(Machine-readable electronics designs)
== Segment start ==

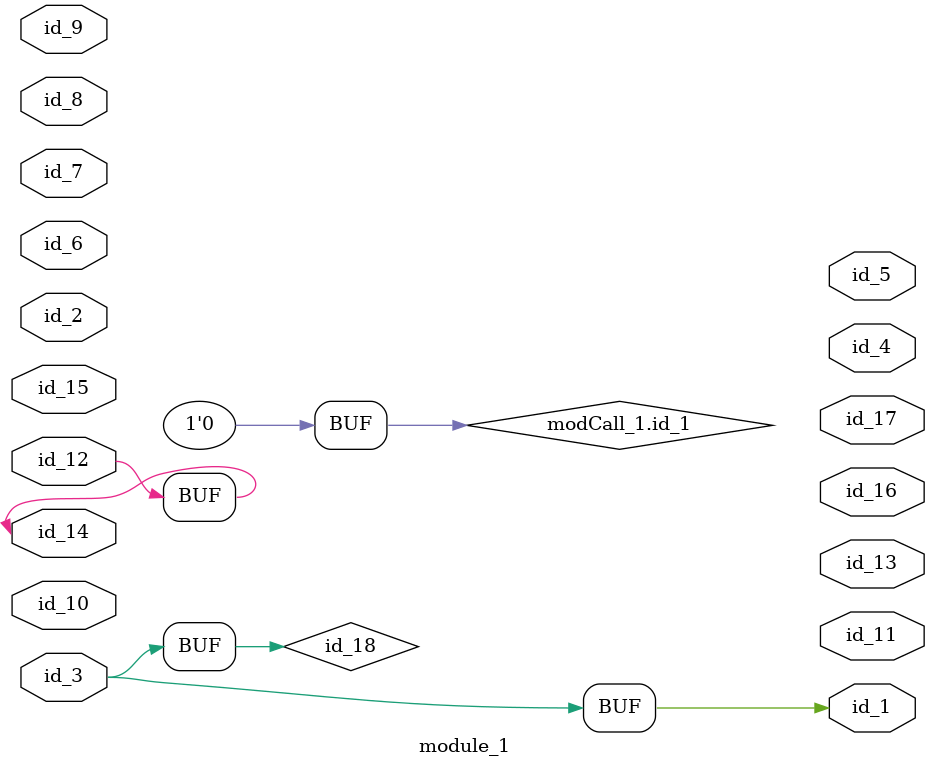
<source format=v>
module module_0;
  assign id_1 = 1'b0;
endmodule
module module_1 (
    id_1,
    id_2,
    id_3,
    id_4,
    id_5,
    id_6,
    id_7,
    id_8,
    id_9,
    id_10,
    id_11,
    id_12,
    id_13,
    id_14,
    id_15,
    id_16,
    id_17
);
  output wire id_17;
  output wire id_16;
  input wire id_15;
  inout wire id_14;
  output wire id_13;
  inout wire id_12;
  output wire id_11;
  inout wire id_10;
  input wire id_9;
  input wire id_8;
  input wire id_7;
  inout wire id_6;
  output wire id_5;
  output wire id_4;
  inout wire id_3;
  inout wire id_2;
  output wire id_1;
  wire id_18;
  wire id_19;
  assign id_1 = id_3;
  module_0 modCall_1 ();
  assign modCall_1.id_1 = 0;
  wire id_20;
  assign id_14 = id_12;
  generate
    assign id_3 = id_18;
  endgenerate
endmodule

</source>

== Segment end ==
== Segment start ==

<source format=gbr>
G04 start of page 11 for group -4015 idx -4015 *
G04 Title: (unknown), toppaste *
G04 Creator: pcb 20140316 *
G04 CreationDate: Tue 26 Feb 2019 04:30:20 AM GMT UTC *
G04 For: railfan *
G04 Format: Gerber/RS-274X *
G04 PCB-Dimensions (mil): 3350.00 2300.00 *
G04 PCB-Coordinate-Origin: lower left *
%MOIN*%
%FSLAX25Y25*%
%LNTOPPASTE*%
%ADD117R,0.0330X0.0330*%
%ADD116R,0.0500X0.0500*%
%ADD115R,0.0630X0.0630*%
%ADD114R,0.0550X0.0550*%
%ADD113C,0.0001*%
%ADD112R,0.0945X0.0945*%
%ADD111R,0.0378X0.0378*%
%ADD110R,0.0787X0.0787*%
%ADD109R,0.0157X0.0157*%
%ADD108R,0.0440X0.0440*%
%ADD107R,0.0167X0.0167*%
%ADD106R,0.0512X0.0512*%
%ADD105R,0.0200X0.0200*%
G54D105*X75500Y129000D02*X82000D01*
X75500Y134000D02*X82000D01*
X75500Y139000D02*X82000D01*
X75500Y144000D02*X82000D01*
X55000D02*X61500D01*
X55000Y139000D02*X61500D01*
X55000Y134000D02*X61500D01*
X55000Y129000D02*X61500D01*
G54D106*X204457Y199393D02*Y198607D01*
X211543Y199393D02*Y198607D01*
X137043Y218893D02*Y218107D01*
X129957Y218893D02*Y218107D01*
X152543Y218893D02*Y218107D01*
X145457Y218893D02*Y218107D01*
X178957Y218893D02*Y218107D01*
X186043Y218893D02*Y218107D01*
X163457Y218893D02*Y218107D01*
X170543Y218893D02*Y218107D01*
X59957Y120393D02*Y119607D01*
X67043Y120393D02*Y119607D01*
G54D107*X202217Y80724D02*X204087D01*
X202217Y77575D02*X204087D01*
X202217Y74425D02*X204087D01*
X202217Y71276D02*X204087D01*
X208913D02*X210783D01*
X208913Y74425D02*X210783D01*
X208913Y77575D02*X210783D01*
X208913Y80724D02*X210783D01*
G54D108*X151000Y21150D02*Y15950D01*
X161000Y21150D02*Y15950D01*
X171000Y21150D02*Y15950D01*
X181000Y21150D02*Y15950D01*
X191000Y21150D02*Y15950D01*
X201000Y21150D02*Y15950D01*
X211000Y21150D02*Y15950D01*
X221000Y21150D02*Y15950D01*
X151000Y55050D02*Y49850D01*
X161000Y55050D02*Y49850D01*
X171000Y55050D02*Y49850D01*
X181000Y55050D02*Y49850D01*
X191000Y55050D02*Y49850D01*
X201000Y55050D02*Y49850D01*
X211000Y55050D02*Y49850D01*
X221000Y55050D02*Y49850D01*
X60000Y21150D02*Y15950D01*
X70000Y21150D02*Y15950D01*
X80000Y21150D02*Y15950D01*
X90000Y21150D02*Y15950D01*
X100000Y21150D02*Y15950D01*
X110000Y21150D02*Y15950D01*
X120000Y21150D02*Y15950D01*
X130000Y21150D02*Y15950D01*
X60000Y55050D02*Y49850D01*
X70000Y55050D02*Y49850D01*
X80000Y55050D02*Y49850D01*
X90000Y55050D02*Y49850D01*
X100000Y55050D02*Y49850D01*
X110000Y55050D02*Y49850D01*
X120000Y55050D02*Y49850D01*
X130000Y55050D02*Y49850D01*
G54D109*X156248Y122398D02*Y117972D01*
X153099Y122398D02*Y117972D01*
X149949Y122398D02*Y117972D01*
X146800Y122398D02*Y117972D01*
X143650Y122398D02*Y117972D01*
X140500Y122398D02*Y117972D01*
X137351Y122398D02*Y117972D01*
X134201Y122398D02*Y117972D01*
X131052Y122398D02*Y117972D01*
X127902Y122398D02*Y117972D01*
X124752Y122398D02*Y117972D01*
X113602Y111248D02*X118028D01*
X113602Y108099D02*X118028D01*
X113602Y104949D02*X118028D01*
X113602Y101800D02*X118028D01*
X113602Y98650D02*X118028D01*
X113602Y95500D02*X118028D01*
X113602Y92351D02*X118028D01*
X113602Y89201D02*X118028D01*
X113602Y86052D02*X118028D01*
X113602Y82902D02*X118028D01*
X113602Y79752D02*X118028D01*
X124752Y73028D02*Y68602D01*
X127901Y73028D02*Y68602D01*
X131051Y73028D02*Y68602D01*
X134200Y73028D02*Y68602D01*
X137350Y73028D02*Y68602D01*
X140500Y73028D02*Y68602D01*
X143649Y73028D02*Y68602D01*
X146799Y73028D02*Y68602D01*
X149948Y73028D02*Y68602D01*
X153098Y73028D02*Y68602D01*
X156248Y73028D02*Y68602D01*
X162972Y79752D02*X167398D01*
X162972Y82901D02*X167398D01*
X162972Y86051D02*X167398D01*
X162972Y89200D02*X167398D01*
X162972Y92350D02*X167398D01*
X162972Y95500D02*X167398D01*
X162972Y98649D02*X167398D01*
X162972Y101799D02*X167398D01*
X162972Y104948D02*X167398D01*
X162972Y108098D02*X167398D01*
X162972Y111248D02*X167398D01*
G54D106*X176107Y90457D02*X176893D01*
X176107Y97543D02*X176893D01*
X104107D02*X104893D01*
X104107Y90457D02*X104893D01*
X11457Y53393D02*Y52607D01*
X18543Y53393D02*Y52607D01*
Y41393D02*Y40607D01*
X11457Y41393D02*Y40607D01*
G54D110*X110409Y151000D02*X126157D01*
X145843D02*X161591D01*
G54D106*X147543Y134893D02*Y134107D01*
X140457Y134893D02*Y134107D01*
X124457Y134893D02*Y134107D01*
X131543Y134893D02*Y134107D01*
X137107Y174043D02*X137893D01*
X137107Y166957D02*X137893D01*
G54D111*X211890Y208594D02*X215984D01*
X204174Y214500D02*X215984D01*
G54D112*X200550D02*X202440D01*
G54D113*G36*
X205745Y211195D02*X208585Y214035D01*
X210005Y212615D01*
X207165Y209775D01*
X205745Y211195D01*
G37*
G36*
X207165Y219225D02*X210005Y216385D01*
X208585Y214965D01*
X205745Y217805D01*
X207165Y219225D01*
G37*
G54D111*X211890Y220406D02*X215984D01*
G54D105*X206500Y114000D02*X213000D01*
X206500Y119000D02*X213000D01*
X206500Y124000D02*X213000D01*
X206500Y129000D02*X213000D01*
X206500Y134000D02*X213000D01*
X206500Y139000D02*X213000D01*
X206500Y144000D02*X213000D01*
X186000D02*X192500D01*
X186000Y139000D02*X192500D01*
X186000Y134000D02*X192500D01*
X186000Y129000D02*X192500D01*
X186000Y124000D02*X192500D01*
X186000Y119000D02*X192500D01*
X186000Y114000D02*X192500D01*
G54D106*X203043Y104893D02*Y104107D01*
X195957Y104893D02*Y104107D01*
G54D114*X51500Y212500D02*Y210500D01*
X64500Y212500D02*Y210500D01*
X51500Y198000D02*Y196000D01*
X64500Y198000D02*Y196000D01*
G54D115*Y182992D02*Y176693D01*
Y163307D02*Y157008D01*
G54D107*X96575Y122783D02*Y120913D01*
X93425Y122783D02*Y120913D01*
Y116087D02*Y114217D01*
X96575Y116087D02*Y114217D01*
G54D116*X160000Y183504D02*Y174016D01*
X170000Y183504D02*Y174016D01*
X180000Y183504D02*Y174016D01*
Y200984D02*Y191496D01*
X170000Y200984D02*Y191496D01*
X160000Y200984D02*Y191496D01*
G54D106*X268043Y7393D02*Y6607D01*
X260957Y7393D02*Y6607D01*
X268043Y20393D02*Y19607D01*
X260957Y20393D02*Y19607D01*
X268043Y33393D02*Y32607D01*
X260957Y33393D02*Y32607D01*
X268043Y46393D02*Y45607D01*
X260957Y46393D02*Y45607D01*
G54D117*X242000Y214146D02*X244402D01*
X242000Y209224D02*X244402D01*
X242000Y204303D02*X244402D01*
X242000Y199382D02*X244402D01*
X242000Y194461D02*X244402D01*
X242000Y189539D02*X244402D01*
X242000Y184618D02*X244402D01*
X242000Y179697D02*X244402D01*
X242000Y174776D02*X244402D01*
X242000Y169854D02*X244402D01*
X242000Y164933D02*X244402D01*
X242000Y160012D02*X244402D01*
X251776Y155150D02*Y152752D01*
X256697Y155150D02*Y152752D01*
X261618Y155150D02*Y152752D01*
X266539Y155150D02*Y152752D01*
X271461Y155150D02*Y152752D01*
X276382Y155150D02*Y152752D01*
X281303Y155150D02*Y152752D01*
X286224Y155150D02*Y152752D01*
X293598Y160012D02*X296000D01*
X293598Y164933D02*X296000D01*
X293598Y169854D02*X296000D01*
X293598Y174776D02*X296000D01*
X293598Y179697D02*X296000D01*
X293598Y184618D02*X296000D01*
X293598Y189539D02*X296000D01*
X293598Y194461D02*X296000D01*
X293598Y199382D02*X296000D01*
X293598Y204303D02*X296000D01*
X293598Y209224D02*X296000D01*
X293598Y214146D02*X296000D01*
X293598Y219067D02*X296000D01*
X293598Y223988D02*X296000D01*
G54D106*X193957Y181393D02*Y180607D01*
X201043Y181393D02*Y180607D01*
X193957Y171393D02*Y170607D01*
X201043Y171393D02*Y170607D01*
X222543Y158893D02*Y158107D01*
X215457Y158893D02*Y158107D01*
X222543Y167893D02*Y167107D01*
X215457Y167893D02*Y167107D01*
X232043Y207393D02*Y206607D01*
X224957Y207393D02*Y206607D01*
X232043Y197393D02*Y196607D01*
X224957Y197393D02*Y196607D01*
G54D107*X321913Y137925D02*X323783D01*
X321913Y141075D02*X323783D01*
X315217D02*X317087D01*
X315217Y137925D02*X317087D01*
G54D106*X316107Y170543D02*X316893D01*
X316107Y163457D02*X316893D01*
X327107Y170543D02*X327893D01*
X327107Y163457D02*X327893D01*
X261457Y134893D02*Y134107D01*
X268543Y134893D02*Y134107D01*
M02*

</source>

== Segment end ==

EXERCISE DIRECTIONS — Starting with the line above that holds "X162972Y79752D02*X167398D01*" and stopping with the line that holds "G54D112*X200550D02*X202440D01*", reproduce each line exactly, omitting all other lines.

ANSWER TO THE PROBLEM —
X162972Y79752D02*X167398D01*
X162972Y82901D02*X167398D01*
X162972Y86051D02*X167398D01*
X162972Y89200D02*X167398D01*
X162972Y92350D02*X167398D01*
X162972Y95500D02*X167398D01*
X162972Y98649D02*X167398D01*
X162972Y101799D02*X167398D01*
X162972Y104948D02*X167398D01*
X162972Y108098D02*X167398D01*
X162972Y111248D02*X167398D01*
G54D106*X176107Y90457D02*X176893D01*
X176107Y97543D02*X176893D01*
X104107D02*X104893D01*
X104107Y90457D02*X104893D01*
X11457Y53393D02*Y52607D01*
X18543Y53393D02*Y52607D01*
Y41393D02*Y40607D01*
X11457Y41393D02*Y40607D01*
G54D110*X110409Y151000D02*X126157D01*
X145843D02*X161591D01*
G54D106*X147543Y134893D02*Y134107D01*
X140457Y134893D02*Y134107D01*
X124457Y134893D02*Y134107D01*
X131543Y134893D02*Y134107D01*
X137107Y174043D02*X137893D01*
X137107Y166957D02*X137893D01*
G54D111*X211890Y208594D02*X215984D01*
X204174Y214500D02*X215984D01*
G54D112*X200550D02*X202440D01*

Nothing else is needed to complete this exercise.